Tom was not his real name, but it was a safe name. No one would be suspicious of a Tom Miller. The name was common, unremarkable, and dull. And it had served him well for two years now. He sat at a table by the window in the coffee shop, drinking his steaming cup and watching the morning pass by outside. There were all kinds, going in all directions. Men and women from all over the world came here to work, live, some to raise families. He watched a young couple walk by, arm in arm despite the early heat of the day. Another group, business women, their designer leather heels swapped out for tennis shoes for the morning’s walk, strode by in earnest discussion. There were construction workers, dog walkers, moms with strollers, young men still trying to figure out how to swagger, older men who couldn’t give a rat’s ass. The city allowed for this multiplicity, this diversity… to a point. Tom’s kind, were hated, feared, and killed whenever possible.
Which was why Tom was not his real name. Nor was the face faintly reflected in the coffee shop window his real face. He looked down at the cup in his hands, it wasn’t held by his real fingers, either. Tom wasn’t human, but he looked it thanks to a tonic he and his kind drank every six hours. The tonic, which was primarily made of a plant called _Asparagus densiflorus_, had been developed two and a half years earlier by a biochemist and sympathizer who had wanted to help Tom and his kind live normal lives without being targets of violence. With the tonic in his bloodstream, humans couldn’t tell creature Tom apart from any other Tom.
There were stories that Tom’s kind had once been human, that some kind of genetic defect from pollution had mutated susceptible humans into what Tom truly was. There were the usual tales of government coverups, of mobs forcing the mutated humans out of the city. Ancient history as far as Tom was concerned, supposedly it had happened a few hundred years before. What did it matter where they came from? They were hated now. But, Tom had to concede, that perhaps this was why so many of his kind wanted to rejoin human society. And why those who had taken the tonic found assimilating fairly easy. There was an adjustment period of course, growing new flesh on top of your own, bone and muscle changing shape, gaining the ability to speak, it wasn’t a kid hunt. It was uncomfortable for the first month or two, but his kind had always been intelligent and quick learners. Though the supposed mutations had robbed them of the muscles needed for speech, they had, through all these years, retained the ability to read and write. Jobs weren’t hard to come by as they were strong, quick-thinking, and natural problem solvers.

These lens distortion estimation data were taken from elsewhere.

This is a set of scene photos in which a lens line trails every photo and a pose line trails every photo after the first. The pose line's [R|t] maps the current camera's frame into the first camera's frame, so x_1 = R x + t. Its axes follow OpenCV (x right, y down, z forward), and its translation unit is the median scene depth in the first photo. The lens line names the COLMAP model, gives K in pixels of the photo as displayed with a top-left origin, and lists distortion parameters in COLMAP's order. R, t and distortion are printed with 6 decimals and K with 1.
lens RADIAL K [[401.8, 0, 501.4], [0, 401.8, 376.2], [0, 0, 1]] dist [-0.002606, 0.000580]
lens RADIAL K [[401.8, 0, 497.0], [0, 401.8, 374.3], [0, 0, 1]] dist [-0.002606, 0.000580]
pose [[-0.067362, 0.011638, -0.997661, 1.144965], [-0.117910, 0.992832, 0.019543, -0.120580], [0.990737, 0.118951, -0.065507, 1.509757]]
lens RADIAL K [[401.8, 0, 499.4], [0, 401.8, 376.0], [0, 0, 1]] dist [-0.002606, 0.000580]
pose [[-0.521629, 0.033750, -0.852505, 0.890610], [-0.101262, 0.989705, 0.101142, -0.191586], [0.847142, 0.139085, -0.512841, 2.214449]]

Since the tonic had been discovered, it had been a boon for Tom and his brood. He’d been able to get a job and move them out of their cave in the woods and into an apartment in the city. The juveniles were in school and doing well. His mate enjoyed working as well. They were both learning to cook.
Tom took a deep breath, inhaling the rich coffee aroma. Human food was something he was still getting used to. In his natural state the raspberry scone on the plate in front of him would have made him violently ill. He still had moments, mostly when the tonic was wearing off, that he felt his gorge rise at the sight of human food, but mostly he’d enjoyed the change in cuisine. And the relative peace. There had of course been many tense moments in the beginning, mistakes were inevitable when one donned such an elaborate disguise. Old appetites were not always so easy to quell. Then there were times one didn’t really want to quell them at all.

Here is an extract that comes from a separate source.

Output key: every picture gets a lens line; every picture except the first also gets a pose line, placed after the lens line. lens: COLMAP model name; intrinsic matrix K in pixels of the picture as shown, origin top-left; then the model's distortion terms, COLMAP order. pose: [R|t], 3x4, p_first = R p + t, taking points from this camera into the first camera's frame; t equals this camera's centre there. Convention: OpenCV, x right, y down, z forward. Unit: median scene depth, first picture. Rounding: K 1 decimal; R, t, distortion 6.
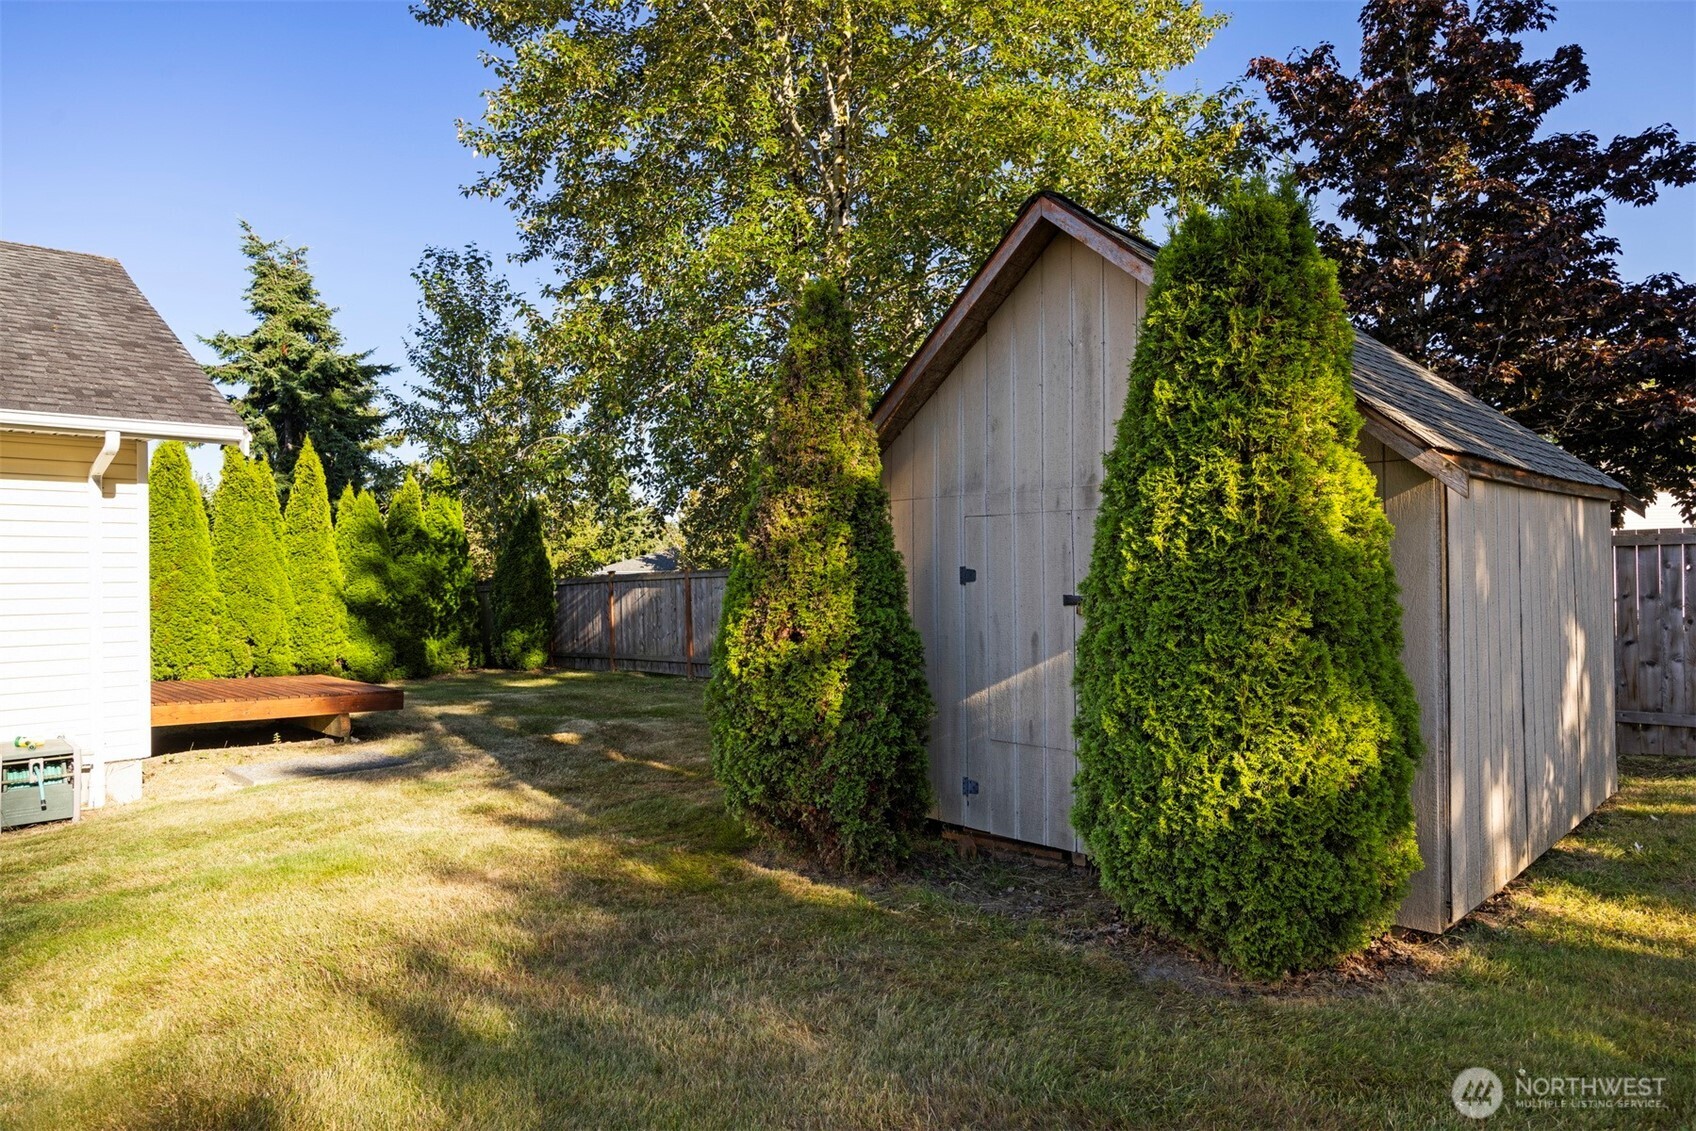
lens RADIAL K [[984.4, 0, 848.0], [0, 984.4, 565.5], [0, 0, 1]] dist [-0.024660, 0.000621]
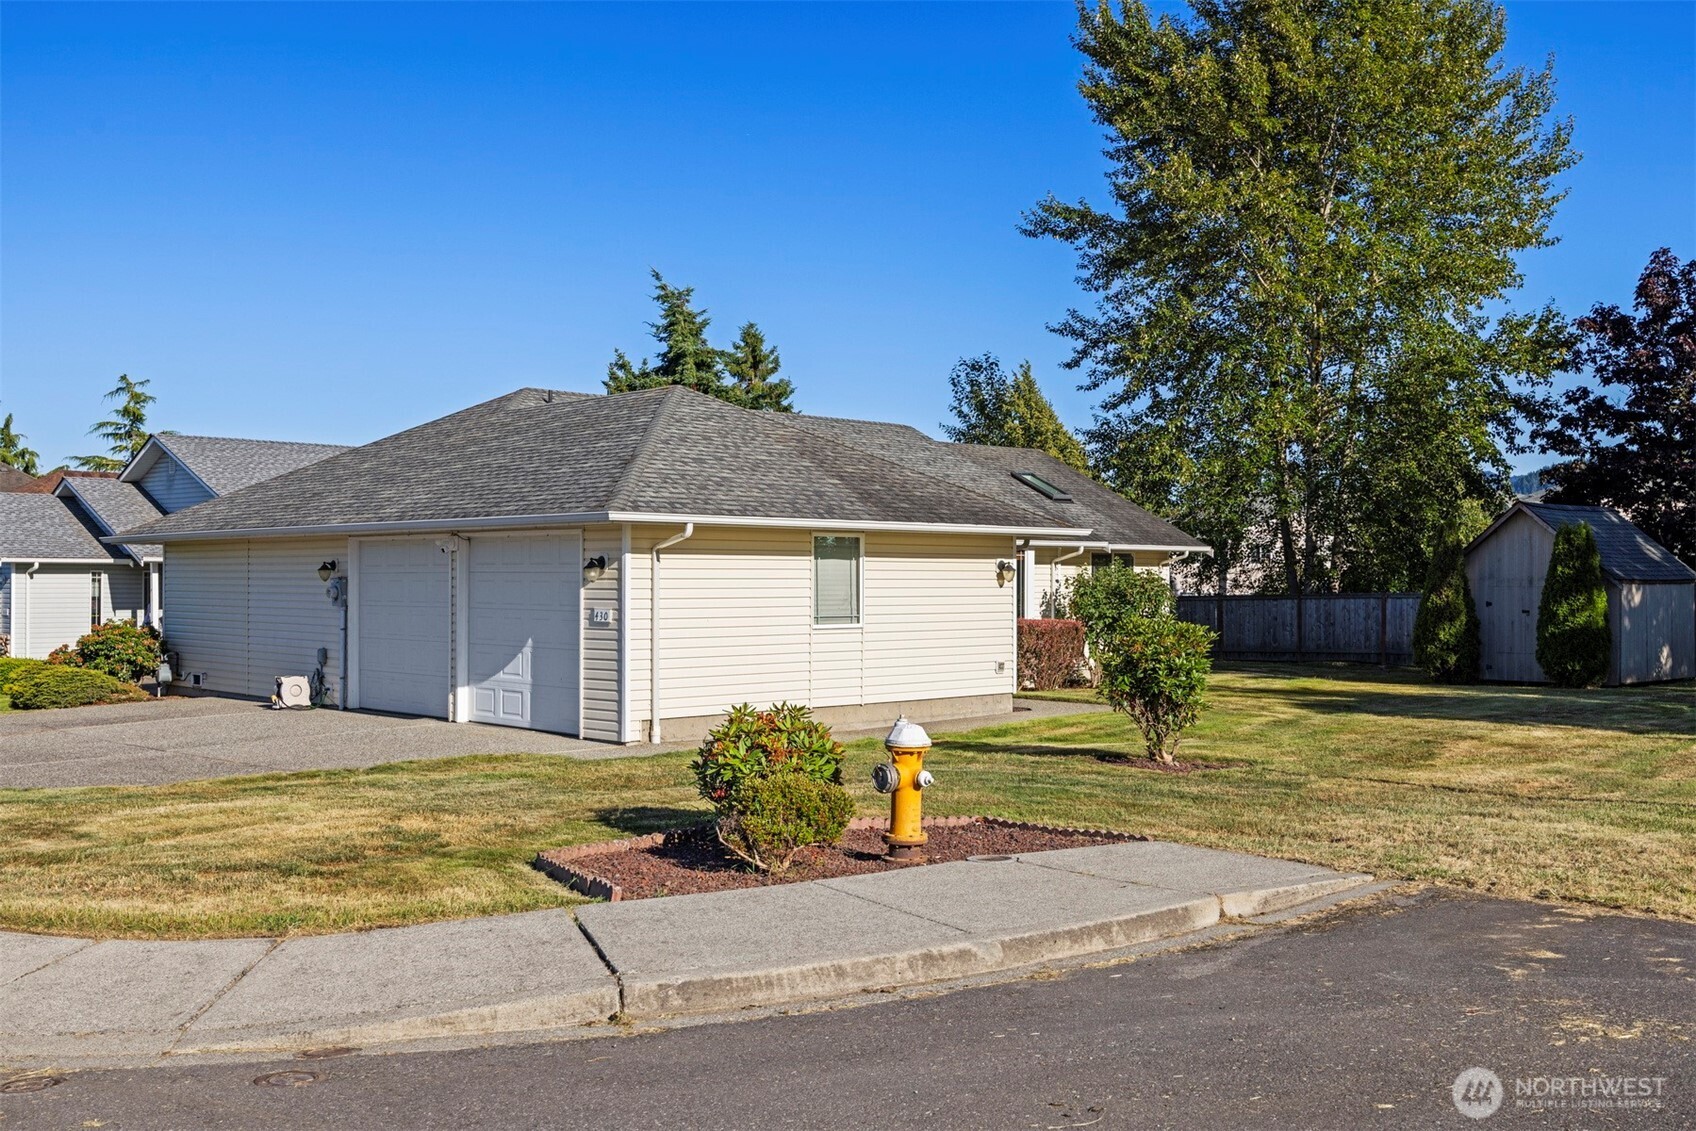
lens RADIAL K [[1674.9, 0, 848.0], [0, 1674.9, 565.5], [0, 0, 1]] dist [-0.004670, -0.003613]
pose [[0.999851, 0.013058, -0.011323, -0.705707], [-0.013137, 0.999889, -0.006978, -0.015665], [0.011231, 0.007126, 0.999912, -1.695376]]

For all he’d been through, there were parts of him that would never change, his instincts, for one, his reflexes and agility as well. His superior senses, his arousal at the enticing scent of human fear, those would always be with him, too. He’d appreciated that more in the last few months, since the humans had learned about the tonic. Even worse, they’d created their own version, one that could change their eyes and enable them spot transformed creatures. To humans who’d taken that tonic, Tom didn’t look like Tom, he looked like the creature he was, lithe and long, with hairless skin and sickle claws. His face a post-human simulacrum, “eerie” is how they described it, and what they called his kind, The Eerie.